About this exercise —
Please write out the lines starting at the very first one and ending at the line containing "semaine. J’essaie de", with both of those included.

Recorded data:
+++
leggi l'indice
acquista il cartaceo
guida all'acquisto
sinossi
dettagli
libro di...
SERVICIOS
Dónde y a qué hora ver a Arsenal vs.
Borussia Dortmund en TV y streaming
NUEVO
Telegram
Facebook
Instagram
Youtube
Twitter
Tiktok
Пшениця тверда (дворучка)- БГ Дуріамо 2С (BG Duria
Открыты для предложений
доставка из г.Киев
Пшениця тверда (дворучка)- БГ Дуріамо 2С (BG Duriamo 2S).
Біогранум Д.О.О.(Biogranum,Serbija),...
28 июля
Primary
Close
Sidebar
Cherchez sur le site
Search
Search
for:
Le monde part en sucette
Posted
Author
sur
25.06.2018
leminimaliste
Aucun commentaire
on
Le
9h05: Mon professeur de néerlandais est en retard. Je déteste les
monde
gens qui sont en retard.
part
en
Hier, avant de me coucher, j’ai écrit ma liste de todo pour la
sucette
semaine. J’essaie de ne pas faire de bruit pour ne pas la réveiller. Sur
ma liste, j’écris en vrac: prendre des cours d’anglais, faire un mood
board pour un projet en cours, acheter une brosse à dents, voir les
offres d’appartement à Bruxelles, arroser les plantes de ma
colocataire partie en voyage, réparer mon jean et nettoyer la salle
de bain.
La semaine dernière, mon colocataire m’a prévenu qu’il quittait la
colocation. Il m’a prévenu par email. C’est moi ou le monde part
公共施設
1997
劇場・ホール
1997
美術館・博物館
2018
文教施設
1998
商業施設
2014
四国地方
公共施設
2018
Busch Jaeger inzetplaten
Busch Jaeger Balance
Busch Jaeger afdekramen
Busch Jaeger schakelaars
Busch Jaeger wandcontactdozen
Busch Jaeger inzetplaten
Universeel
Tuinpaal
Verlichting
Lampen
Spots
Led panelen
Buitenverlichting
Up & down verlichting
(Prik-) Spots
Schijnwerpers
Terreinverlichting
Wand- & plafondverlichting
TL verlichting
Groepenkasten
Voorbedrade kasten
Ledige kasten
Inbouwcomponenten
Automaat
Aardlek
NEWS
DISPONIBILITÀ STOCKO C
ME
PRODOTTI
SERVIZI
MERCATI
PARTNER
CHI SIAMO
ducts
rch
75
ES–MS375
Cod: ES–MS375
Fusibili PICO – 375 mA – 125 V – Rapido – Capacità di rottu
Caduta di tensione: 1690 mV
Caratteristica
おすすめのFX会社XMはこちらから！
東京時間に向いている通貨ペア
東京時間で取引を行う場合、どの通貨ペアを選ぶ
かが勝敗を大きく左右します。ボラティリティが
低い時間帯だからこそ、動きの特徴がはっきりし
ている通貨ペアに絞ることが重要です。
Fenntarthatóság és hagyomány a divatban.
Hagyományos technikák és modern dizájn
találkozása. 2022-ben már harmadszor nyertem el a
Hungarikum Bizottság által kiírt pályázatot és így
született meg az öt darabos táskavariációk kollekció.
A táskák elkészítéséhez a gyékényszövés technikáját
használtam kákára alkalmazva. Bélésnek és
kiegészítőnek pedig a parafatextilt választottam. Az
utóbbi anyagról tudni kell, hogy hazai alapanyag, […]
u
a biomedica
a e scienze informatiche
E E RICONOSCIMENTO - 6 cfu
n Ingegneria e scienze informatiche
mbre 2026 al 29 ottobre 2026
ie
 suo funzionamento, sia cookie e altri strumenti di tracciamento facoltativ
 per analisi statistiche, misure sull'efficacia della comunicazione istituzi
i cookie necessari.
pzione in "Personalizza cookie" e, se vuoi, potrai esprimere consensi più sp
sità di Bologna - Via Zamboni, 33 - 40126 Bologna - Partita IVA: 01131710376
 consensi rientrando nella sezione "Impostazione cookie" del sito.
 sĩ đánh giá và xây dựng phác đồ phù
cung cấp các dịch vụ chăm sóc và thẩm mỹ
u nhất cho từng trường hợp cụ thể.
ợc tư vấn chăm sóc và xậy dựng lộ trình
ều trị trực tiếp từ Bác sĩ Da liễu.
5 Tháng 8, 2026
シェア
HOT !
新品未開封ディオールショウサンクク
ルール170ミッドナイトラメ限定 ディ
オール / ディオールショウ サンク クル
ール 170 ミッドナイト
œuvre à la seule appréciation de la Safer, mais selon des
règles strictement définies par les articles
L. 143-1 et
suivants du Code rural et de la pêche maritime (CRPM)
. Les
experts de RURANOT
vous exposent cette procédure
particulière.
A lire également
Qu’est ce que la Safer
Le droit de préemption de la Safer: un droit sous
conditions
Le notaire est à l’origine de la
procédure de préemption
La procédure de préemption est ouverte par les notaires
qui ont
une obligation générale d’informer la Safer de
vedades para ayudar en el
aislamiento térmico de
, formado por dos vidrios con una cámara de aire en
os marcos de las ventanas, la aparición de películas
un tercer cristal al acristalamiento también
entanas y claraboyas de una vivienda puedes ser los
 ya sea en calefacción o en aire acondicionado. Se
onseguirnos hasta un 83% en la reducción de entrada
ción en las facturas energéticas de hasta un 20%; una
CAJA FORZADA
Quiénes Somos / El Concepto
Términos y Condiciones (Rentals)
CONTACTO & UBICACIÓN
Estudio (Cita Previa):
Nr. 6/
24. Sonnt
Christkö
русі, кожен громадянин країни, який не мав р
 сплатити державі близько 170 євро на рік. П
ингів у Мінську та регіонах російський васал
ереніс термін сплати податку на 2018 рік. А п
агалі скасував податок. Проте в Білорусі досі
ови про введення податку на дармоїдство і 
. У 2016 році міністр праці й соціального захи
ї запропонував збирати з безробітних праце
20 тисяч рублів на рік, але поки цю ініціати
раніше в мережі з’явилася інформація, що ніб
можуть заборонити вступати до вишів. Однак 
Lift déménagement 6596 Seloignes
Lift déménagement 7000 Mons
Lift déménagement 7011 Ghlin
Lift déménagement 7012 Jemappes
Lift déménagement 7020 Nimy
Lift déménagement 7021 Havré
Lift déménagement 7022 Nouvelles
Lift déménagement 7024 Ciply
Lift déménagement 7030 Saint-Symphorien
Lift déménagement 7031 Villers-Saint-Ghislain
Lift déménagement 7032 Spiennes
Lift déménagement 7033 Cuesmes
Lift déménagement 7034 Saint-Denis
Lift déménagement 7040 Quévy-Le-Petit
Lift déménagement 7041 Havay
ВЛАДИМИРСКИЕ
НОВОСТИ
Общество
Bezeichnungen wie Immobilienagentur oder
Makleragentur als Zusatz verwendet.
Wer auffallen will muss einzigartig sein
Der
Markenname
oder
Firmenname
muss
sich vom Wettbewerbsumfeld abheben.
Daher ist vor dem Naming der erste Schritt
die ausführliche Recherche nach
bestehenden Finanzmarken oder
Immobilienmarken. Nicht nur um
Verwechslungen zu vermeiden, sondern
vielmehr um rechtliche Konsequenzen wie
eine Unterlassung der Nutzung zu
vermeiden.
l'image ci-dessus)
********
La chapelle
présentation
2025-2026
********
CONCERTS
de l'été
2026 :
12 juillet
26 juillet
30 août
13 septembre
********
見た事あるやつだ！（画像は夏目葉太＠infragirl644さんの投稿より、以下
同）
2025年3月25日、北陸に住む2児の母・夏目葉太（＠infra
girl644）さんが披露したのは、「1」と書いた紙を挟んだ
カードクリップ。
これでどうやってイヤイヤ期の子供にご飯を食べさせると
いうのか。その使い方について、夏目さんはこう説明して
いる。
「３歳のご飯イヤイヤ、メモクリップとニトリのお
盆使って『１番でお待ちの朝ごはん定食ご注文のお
+++
Solved exercise —
leggi l'indice
acquista il cartaceo
guida all'acquisto
sinossi
dettagli
libro di...
SERVICIOS
Dónde y a qué hora ver a Arsenal vs.
Borussia Dortmund en TV y streaming
NUEVO
Telegram
Facebook
Instagram
Youtube
Twitter
Tiktok
Пшениця тверда (дворучка)- БГ Дуріамо 2С (BG Duria
Открыты для предложений
доставка из г.Киев
Пшениця тверда (дворучка)- БГ Дуріамо 2С (BG Duriamo 2S).
Біогранум Д.О.О.(Biogranum,Serbija),...
28 июля
Primary
Close
Sidebar
Cherchez sur le site
Search
Search
for:
Le monde part en sucette
Posted
Author
sur
25.06.2018
leminimaliste
Aucun commentaire
on
Le
9h05: Mon professeur de néerlandais est en retard. Je déteste les
monde
gens qui sont en retard.
part
en
Hier, avant de me coucher, j’ai écrit ma liste de todo pour la
sucette
semaine. J’essaie de ne pas faire de bruit pour ne pas la réveiller. Sur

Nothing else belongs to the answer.